● Dataset content
◆ ◆ ◆ ◆ ◆

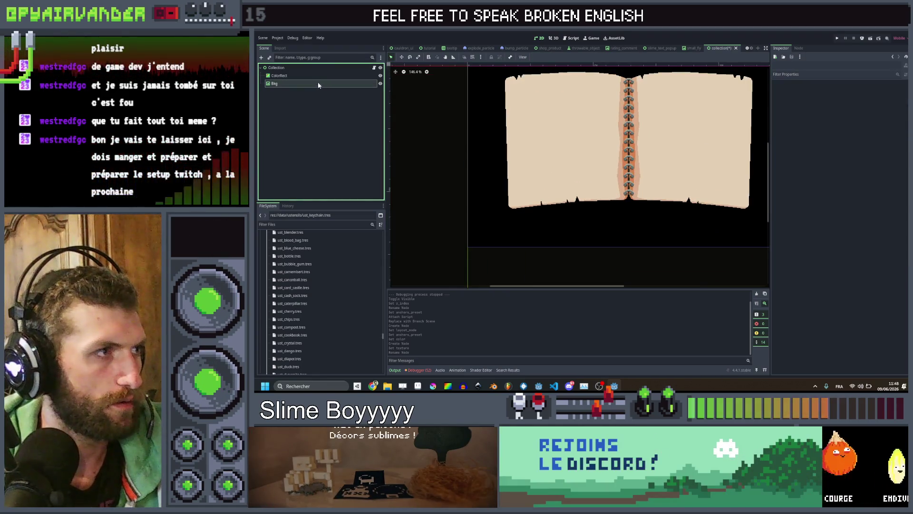
left_click(305, 67)
left_click_drag(639, 167, 607, 201)
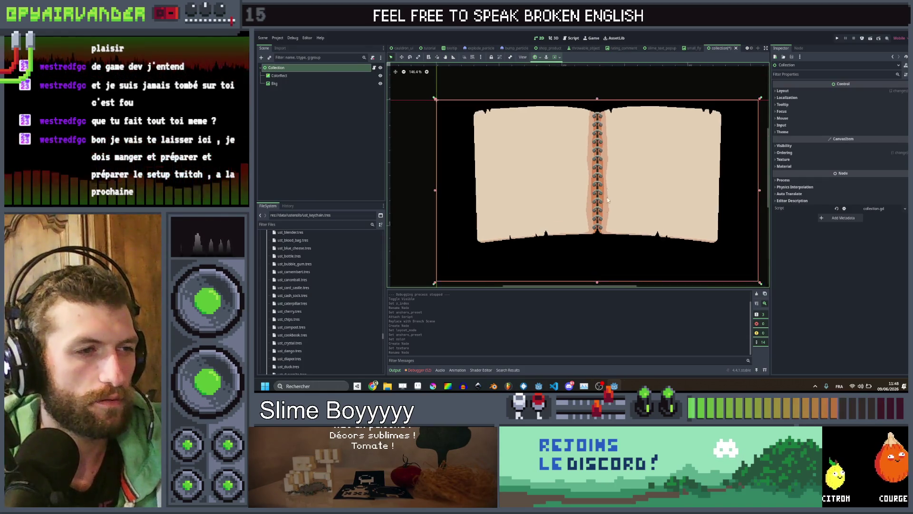
scroll(597, 254, "up", 2)
left_click_drag(627, 251, 622, 261)
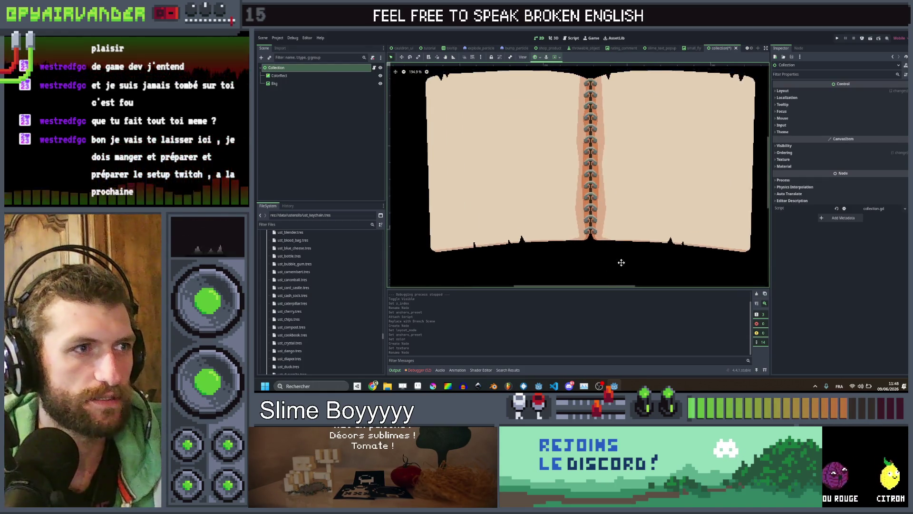
left_click(284, 84)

◆ ◆ ◆ ◆ ◆

● Work task
Reproduce the data in full. Do not carry over any picture.

● Final answer
left_click(305, 67)
left_click_drag(639, 167, 607, 201)
scroll(597, 254, "up", 2)
left_click_drag(627, 251, 622, 261)
left_click(284, 84)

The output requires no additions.